The benefits of Big Data Recommendation Systems on Different Platforms
Wang et al. (2020) provide a detailed analysis of the role of big data in the recommendation systems used in modern platforms including Facebook, YouTube, TikTok, and for retail sites. The focus of the article is on the composition of big data in data mining, data sharing, and data analysis. The large amounts of data are leveraged for financial gain and a better user experience for the end user. When applied to massive volumes of data, big data technology may be used for data mining, data analysis, and data sharing, among other things. By leveraging the value of data, big data technology has resulted in tremendous economic advantages for the companies that employ it (Wang et al., 2020). Additional benefits include the ability to assist in the formulation of social and economic policies. Information’s a new service economic model that treats data as a resource and then draws it from a range of different databases and other data sources to provide services to customers. This article is the most relevant I could find in relation to the study topic. This is because of how it relates components of big data with recommendation systems and the financial gain and better user experience that is expected.
A personalized shopping experience was always seen to be a luxury, but now businesses in a variety of industries are attempting to make their clients feel as if they are being treated like royalty at all times. With the help of big data, businesses now know their consumers better (Wang et al., 2020). As a result, understanding the idea and impact of recommendation systems is a must. Based on data analysis, a recommendation system recommends products, services, and information to customers. Recommendation systems, or recommendation engines, are data filtering tools that use machine learning algorithms and artificial intelligence to give the most relevant product to a specific client at the correct time. It will be easier to construct a recommendation engine if a corporation has a large amount of data. As a result, it may give suggestions for increasing revenue and consumer pleasure by giving relevant offers and a personalized purchasing experience.
In the advanced business world, competitiveness has led to innovativeness in every area of life. Wang et al., (2020) provide that big data serves to intensify that competition as people are becoming more predictable and recommendation systems are becoming more accurate by the day. For example, YouTube can now almost accurately predict what a person is interested in watching, including the tailored ads that are played mid-content. In recent years, big data technology has permeated every aspect of people’s lives and is now being used in a variety of industries, including healthcare and financial services, in the banking sector, on the internet marketplace, in the catering industry, in finance, in medical care, in the energy industry, for sports personnel, and in entertainment.

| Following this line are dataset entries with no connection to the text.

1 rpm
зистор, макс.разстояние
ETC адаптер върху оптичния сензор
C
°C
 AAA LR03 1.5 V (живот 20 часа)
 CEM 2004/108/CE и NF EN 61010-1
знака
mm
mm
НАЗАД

Data collection technologies such as wireless sensor networks and big data processing techniques, for example, may one day be used to enable real-world applications such as driverless cars, new computer architectures, indoor localization systems, and road anomaly detection system to name a few examples.
The contribution of Wang et al. (2020) to the latest body of knowledge on big data and recommendation systems will pave the way for the next generation of research. It validates what is already public knowledge on the roles and benefits of big data, and how it will continue to change both the business and the personal user experience scene. Its heavy usage on social media platforms such as YouTube and Facebook will revolutionize how companies reach their target markets. The target industry, majorly platforms that are used for social networking and advertising, will benefit greatly in the near future.
Wang, J., Yang, Y., Wang, T., Sherratt, R. S., & Zhang, J. (2020). Big data service architecture: a
survey. Journal of Internet Technology, 21(2), 393-405.